I'm ready, everything is packed and ready to go.... except for DH as usual, I am always waiting on him. He is never in a hurry, and the more I push, the more aggravated he is so I am sitting here waiting while Dorian is sensing my tension. I just want to get to the hotel and relax knowing we are there, unpacked then I can walk to the Expo and get my race packet and then we can go eat somewhere. But no, it will most likely be rushed once we get there, stressful and nowhere even close to relaxing. Indianapolis is an hour ahead of us, which means as we're leaving Evansville at 2 it will be 3 up there which means we'll be getting there around 6 tonight.

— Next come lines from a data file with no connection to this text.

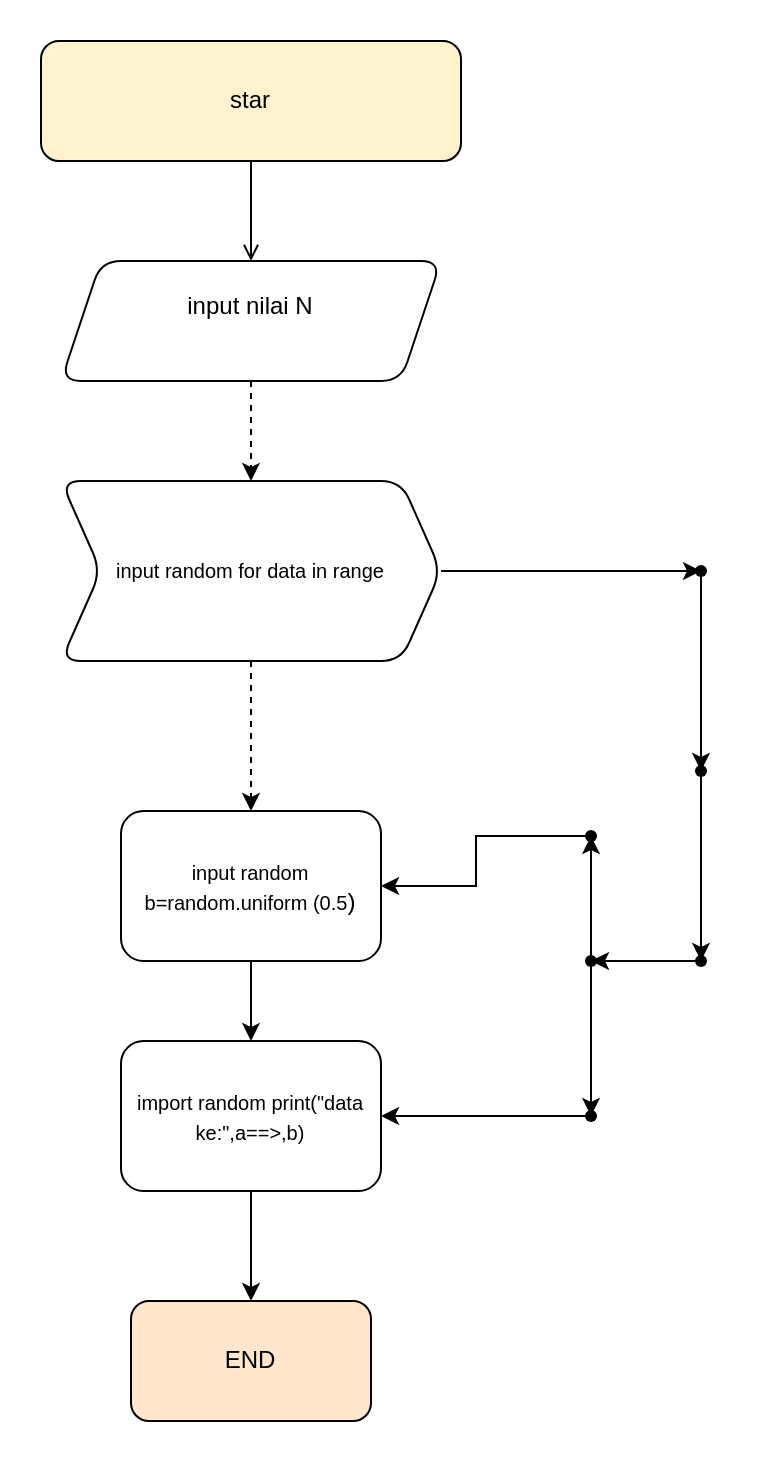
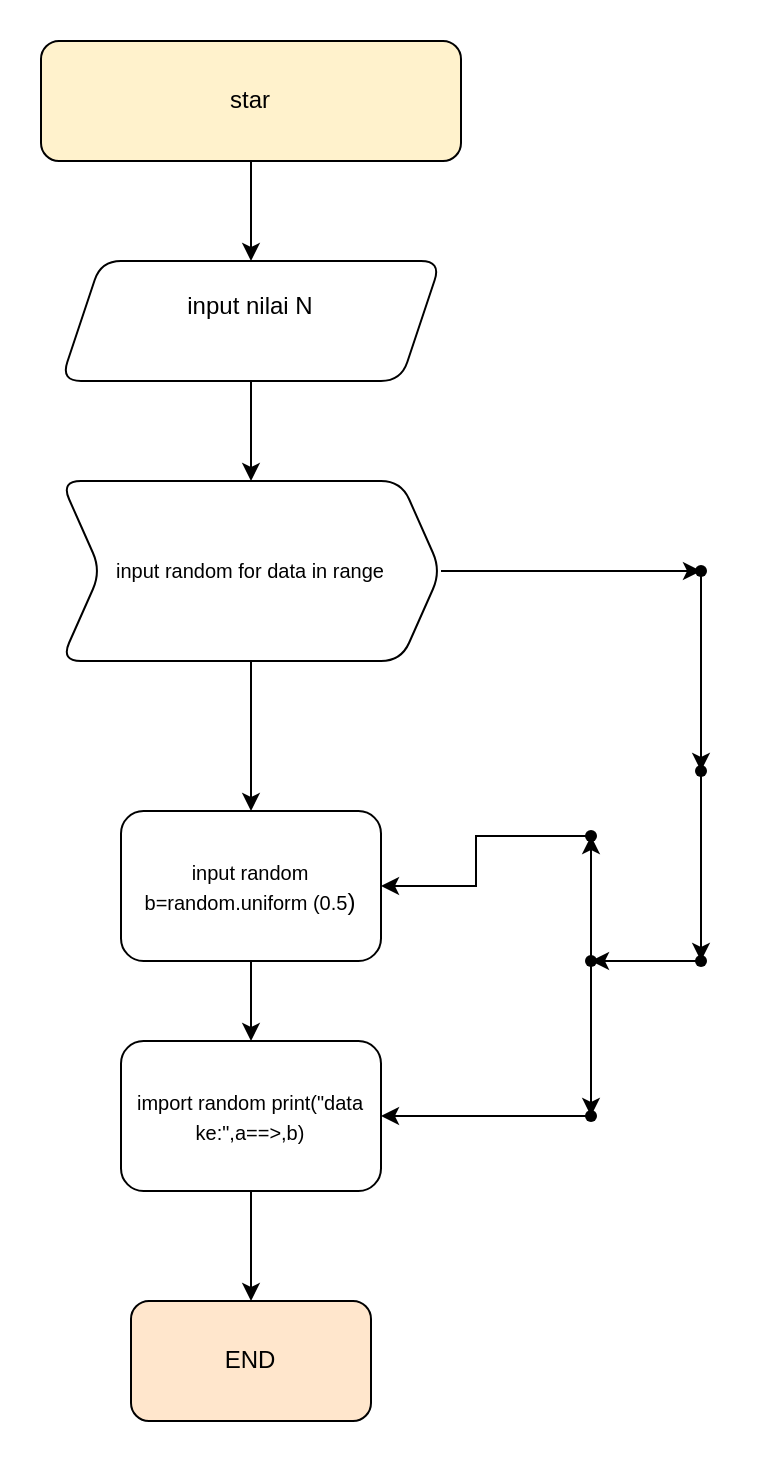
  <mxCell id="0" />
  <mxCell id="1" parent="0" />
- <mxCell id="2" value="" style="edgeStyle=orthogonalEdgeStyle;rounded=0;orthogonalLoop=1;jettySize=auto;html=1;endArrow=open;" edge="1" parent="1" source="3" target="5"><mxGeometry relative="1" as="geometry" /></mxCell>
+ <mxCell id="2" value="" style="edgeStyle=orthogonalEdgeStyle;rounded=0;orthogonalLoop=1;jettySize=auto;html=1;" edge="1" parent="1" source="3" target="5"><mxGeometry relative="1" as="geometry" /></mxCell>
  <mxCell id="3" value="star" style="rounded=1;whiteSpace=wrap;html=1;fillColor=#fff2cc;" vertex="1" parent="1"><mxGeometry x="20" y="20" width="210" height="60" as="geometry" /></mxCell>
- <mxCell id="4" value="" style="edgeStyle=orthogonalEdgeStyle;rounded=0;orthogonalLoop=1;jettySize=auto;html=1;dashed=1;" edge="1" parent="1" source="5" target="8"><mxGeometry relative="1" as="geometry" /></mxCell>
+ <mxCell id="4" value="" style="edgeStyle=orthogonalEdgeStyle;rounded=0;orthogonalLoop=1;jettySize=auto;html=1;" edge="1" parent="1" source="5" target="8"><mxGeometry relative="1" as="geometry" /></mxCell>
  <mxCell id="5" value="input nilai N&lt;div&gt;&lt;br&gt;&lt;/div&gt;" style="shape=parallelogram;perimeter=parallelogramPerimeter;whiteSpace=wrap;html=1;fixedSize=1;rounded=1;" vertex="1" parent="1"><mxGeometry x="30" y="130" width="190" height="60" as="geometry" /></mxCell>
- <mxCell id="6" value="" style="edgeStyle=orthogonalEdgeStyle;rounded=0;orthogonalLoop=1;jettySize=auto;html=1;dashed=1;" edge="1" parent="1" source="8" target="12"><mxGeometry relative="1" as="geometry" /></mxCell>
+ <mxCell id="6" value="" style="edgeStyle=orthogonalEdgeStyle;rounded=0;orthogonalLoop=1;jettySize=auto;html=1;" edge="1" parent="1" source="8" target="12"><mxGeometry relative="1" as="geometry" /></mxCell>
  <mxCell id="7" value="" style="edgeStyle=orthogonalEdgeStyle;rounded=0;orthogonalLoop=1;jettySize=auto;html=1;" edge="1" parent="1" source="8" target="24"><mxGeometry relative="1" as="geometry" /></mxCell>
  <mxCell id="8" value="&lt;font style=&quot;font-size: 10px;&quot;&gt;input random for data in range&lt;/font&gt;" style="shape=step;perimeter=stepPerimeter;whiteSpace=wrap;html=1;fixedSize=1;rounded=1;" vertex="1" parent="1"><mxGeometry x="30" y="240" width="190" height="90" as="geometry" /></mxCell>
  <mxCell id="9" value="" style="edgeStyle=orthogonalEdgeStyle;rounded=0;orthogonalLoop=1;jettySize=auto;html=1;" edge="1" parent="1" source="10" target="18"><mxGeometry relative="1" as="geometry" /></mxCell>
  <mxCell id="10" value="" style="shape=waypoint;sketch=0;size=6;pointerEvents=1;points=[];fillColor=default;resizable=0;rotatable=0;perimeter=centerPerimeter;snapToPoint=1;rounded=1;" vertex="1" parent="1"><mxGeometry x="340" y="470" width="20" height="20" as="geometry" /></mxCell>
  <mxCell id="11" value="" style="edgeStyle=orthogonalEdgeStyle;rounded=0;orthogonalLoop=1;jettySize=auto;html=1;" edge="1" parent="1" source="12" target="14"><mxGeometry relative="1" as="geometry" /></mxCell>
  <mxCell id="12" value="&lt;font style=&quot;font-size: 10px;&quot;&gt;input random b=random.uniform (0.5&lt;/font&gt;)" style="whiteSpace=wrap;html=1;rounded=1;" vertex="1" parent="1"><mxGeometry x="60" y="405" width="130" height="75" as="geometry" /></mxCell>
  <mxCell id="13" value="" style="edgeStyle=orthogonalEdgeStyle;rounded=0;orthogonalLoop=1;jettySize=auto;html=1;" edge="1" parent="1" source="14" target="15"><mxGeometry relative="1" as="geometry" /></mxCell>
  <mxCell id="14" value="&lt;span style=&quot;font-size: 10px;&quot;&gt;import random print(&quot;data ke:&quot;,a==&amp;gt;,b)&lt;/span&gt;" style="whiteSpace=wrap;html=1;rounded=1;" vertex="1" parent="1"><mxGeometry x="60" y="520" width="130" height="75" as="geometry" /></mxCell>
  <mxCell id="15" value="END" style="whiteSpace=wrap;html=1;rounded=1;fillColor=#ffe6cc;" vertex="1" parent="1"><mxGeometry x="65" y="650" width="120" height="60" as="geometry" /></mxCell>
  <mxCell id="16" value="" style="edgeStyle=orthogonalEdgeStyle;rounded=0;orthogonalLoop=1;jettySize=auto;html=1;" edge="1" parent="1" source="18" target="20"><mxGeometry relative="1" as="geometry" /></mxCell>
  <mxCell id="17" value="" style="edgeStyle=orthogonalEdgeStyle;rounded=0;orthogonalLoop=1;jettySize=auto;html=1;" edge="1" parent="1" source="18" target="22"><mxGeometry relative="1" as="geometry" /></mxCell>
  <mxCell id="18" value="" style="shape=waypoint;sketch=0;size=6;pointerEvents=1;points=[];fillColor=default;resizable=0;rotatable=0;perimeter=centerPerimeter;snapToPoint=1;rounded=1;" vertex="1" parent="1"><mxGeometry x="285" y="470" width="20" height="20" as="geometry" /></mxCell>
  <mxCell id="19" value="" style="edgeStyle=orthogonalEdgeStyle;rounded=0;orthogonalLoop=1;jettySize=auto;html=1;" edge="1" parent="1" source="20" target="12"><mxGeometry relative="1" as="geometry" /></mxCell>
  <mxCell id="20" value="" style="shape=waypoint;sketch=0;size=6;pointerEvents=1;points=[];fillColor=default;resizable=0;rotatable=0;perimeter=centerPerimeter;snapToPoint=1;rounded=1;" vertex="1" parent="1"><mxGeometry x="285" y="407.5" width="20" height="20" as="geometry" /></mxCell>
  <mxCell id="21" value="" style="edgeStyle=orthogonalEdgeStyle;rounded=0;orthogonalLoop=1;jettySize=auto;html=1;" edge="1" parent="1" source="22" target="14"><mxGeometry relative="1" as="geometry" /></mxCell>
  <mxCell id="22" value="" style="shape=waypoint;sketch=0;size=6;pointerEvents=1;points=[];fillColor=default;resizable=0;rotatable=0;perimeter=centerPerimeter;snapToPoint=1;rounded=1;" vertex="1" parent="1"><mxGeometry x="285" y="547.5" width="20" height="20" as="geometry" /></mxCell>
  <mxCell id="23" value="" style="edgeStyle=orthogonalEdgeStyle;rounded=0;orthogonalLoop=1;jettySize=auto;html=1;" edge="1" parent="1" source="24" target="26"><mxGeometry relative="1" as="geometry" /></mxCell>
  <mxCell id="24" value="" style="shape=waypoint;sketch=0;size=6;pointerEvents=1;points=[];fillColor=default;resizable=0;rotatable=0;perimeter=centerPerimeter;snapToPoint=1;rounded=1;" vertex="1" parent="1"><mxGeometry x="340" y="275" width="20" height="20" as="geometry" /></mxCell>
  <mxCell id="25" value="" style="edgeStyle=orthogonalEdgeStyle;rounded=0;orthogonalLoop=1;jettySize=auto;html=1;" edge="1" parent="1" source="26" target="10"><mxGeometry relative="1" as="geometry" /></mxCell>
  <mxCell id="26" value="" style="shape=waypoint;sketch=0;size=6;pointerEvents=1;points=[];fillColor=default;resizable=0;rotatable=0;perimeter=centerPerimeter;snapToPoint=1;rounded=1;" vertex="1" parent="1"><mxGeometry x="340" y="375" width="20" height="20" as="geometry" /></mxCell>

I wanted to be eating dinner around 7 after getting my race packet and back to the hotel between 8 and 9:00 to relax for a bit and then go to sleep.
No more, no more out of town races that are on a Saturday because I can't leave until Fridays and then it's just stressful to get there and try to relax. I like the trip to St. Louis because the race was on Sunday, so we had Saturday to relax and not feel rushed. At least until I can start leaving Dorian home with DH, which will probably be around 3 or 5 years old but who even knows then :(
I just want to crawl back into bed and hide there, depressed and just give up.That is how I feel right now, and probably how I will feel all day and all night.